Schaudern. Дрожать. Голос, который заставляет тебя дрожать. Может, и заставляет, когда ты с этим голосом – грудь к груди. Между нею и русской возникает что-то, похожее на начало улыбки. Что же касается птицы, то они провели тут уже достаточно времени, и птица теряет к ним интерес. Только птенец, выглядывающий из-под живота матери, все еще неприязненно настроен по отношению к чужакам.
30
Времени всегда мало. Невозможно иметь все (нем.).
31
И еще голос… Такой, что заставляет тебя дрожать (нем.).
Уж не ревнует ли она? А с какой стати? И все же трудно примириться с тем, что ты уже вне игры. Словно снова стала ребенком, которого рано укладывают в кровать.

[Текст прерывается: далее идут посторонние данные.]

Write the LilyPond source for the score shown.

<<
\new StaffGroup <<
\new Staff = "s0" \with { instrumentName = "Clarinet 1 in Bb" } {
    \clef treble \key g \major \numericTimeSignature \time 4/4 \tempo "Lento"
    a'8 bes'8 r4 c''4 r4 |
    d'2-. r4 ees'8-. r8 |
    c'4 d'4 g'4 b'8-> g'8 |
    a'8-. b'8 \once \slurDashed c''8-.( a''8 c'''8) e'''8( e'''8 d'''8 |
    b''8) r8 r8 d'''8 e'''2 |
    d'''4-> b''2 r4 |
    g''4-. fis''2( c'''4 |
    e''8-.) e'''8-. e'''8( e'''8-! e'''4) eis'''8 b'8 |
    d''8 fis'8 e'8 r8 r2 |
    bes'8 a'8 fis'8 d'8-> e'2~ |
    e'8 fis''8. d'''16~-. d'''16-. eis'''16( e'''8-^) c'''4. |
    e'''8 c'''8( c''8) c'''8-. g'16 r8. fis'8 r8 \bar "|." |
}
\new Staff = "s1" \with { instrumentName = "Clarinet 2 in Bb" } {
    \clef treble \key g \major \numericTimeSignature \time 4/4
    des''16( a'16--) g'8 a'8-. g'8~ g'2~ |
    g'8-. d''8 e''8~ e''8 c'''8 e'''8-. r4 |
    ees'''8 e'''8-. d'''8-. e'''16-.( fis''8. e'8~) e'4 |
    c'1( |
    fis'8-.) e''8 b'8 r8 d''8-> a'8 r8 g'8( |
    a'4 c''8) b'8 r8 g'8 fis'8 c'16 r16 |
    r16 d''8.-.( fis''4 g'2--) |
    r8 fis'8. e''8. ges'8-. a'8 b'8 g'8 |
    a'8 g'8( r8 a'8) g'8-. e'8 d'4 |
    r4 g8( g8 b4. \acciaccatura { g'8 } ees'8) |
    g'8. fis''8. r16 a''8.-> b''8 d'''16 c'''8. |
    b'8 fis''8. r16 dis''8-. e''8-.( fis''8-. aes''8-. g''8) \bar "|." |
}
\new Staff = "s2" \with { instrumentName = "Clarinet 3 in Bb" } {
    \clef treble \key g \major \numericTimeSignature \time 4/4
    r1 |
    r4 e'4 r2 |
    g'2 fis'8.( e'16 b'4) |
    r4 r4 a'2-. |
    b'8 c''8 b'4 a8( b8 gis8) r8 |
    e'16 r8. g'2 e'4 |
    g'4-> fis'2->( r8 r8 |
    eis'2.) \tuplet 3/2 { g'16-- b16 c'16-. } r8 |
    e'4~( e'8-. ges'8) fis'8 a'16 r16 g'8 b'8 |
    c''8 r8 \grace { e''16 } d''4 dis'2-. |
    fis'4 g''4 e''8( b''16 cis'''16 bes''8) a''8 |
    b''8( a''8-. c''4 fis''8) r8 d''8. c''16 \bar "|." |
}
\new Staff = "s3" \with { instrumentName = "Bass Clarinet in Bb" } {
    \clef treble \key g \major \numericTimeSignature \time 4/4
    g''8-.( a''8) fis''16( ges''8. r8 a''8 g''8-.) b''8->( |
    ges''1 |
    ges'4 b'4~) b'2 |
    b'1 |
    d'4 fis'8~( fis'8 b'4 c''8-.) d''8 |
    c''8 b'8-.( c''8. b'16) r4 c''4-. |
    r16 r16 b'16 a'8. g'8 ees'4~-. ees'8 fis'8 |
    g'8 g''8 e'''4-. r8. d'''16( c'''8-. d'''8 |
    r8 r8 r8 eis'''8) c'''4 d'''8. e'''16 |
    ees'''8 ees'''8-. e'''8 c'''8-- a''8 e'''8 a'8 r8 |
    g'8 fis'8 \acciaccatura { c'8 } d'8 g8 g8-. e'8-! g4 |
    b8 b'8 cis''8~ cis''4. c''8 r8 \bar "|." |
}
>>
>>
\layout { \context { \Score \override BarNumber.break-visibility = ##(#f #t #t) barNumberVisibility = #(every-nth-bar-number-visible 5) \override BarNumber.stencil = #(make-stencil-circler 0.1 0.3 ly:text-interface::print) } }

Голос. Она возвращается мыслями в Куала-Лумпур, когда была молода или почти молода, когда провела три ночи подряд с Эммануэлем Эгуду, который тогда тоже был молод. «Оральный поэт, – сказала она ему тогда с вызовом. – Ну, покажи мне, оральный поэт, на что ты способен». И он уложил ее, взгромоздился на нее, прикоснулся к ее уху губами, раскрыл их, вдохнул в нее свое дыхание, показал ей.
Урок 3. Жизни животных (1)
Философы и животные
Он ждет в зоне прибытия, когда приземлится ее самолет. Два года прошло с того времени, когда он в последний раз видел мать; хотя он и готовил себя к встрече, но поражен, насколько она состарилась. Если раньше у нее были белые пряди в волосах, то теперь она совершенно поседела, сутулые плечи, дряблая кожа.
Они никогда не выставляли напоказ свои чувства. Объятие, несколько слов вполголоса – и приветствия закончились. Они молча идут в потоке пассажиров к месту выдачи багажа, берут ее чемодан и отправляются в девяностоминутную поездку.